Haddad havia manifestado resistência a ser candidato, preferindo focar na campanha de Lula para a presidência. No entanto, foi convencido pelo presidente a deixar seu cargo e entrar na disputa. Esta será a sua quinta eleição em 14 anos, repetindo o duelo com o governador Tarcísio de Freitas (Republicanos), que também deve buscar a reeleição.
O ministro ganhou destaque político como ministro da Educação nos governos de Lula e Dilma Rousseff, entre 2005 e 2012, quando foi eleito prefeito de São Paulo, sua única vitória até agora. Desde então, ele acumulou derrotas em suas candidaturas.
Em 2016, Haddad tentou a reeleição, mas foi derrotado por João Doria (PSDB) no primeiro turno, recebendo apenas 16,7% dos votos. Em 2018, foi candidato à presidência, mas perdeu para Jair Bolsonaro no segundo turno. Na eleição de 2022, Haddad disputou o governo de São Paulo e novamente foi derrotado por Tarcísio, que obteve 55,27% dos votos, contra 44,73% do petista.

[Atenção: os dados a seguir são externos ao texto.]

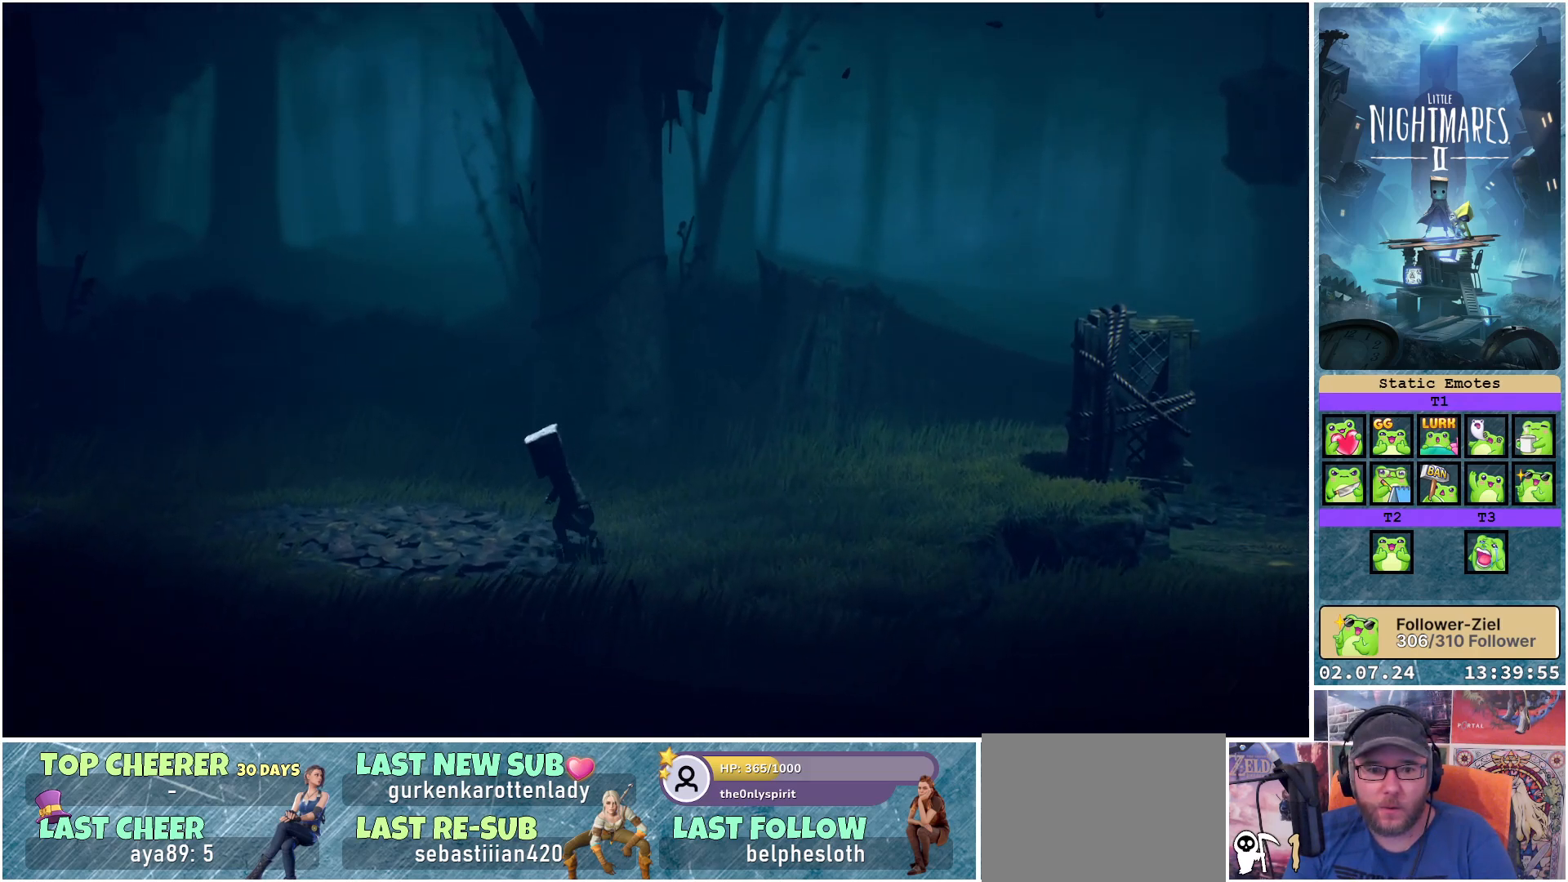
{"buttons": ["X"], "left_stick": "up-left", "right_stick": "center", "events": [[383, "left_stick", "up-left"]]}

Apesar das derrotas, petistas acreditam que o desempenho de Haddad em 2022 foi importante para ajudar Lula a vencer a eleição presidencial, já que ele teve mais votos que o adversário na capital paulista. Recentemente, uma pesquisa do Datafolha mostrou que Tarcísio lidera as intenções de voto, enquanto Haddad aparece com 31% em sua melhor marca, mas enfrenta uma alta rejeição de 38%.
Segundo a colunista Ana Flor, Haddad aceitou a candidatura a pedido de Lula, que considera essencial sua participação na disputa pelo maior colégio eleitoral do país. O petista, que venceu sua primeira eleição em 2012, agora busca reverter um histórico de derrotas nas urnas.
““Eu acredito na democracia, é o reconhecimento do resultado. Desejo muita sorte, porque muita gente depende das decisões dele”, afirmou Haddad após a derrota em 2022.”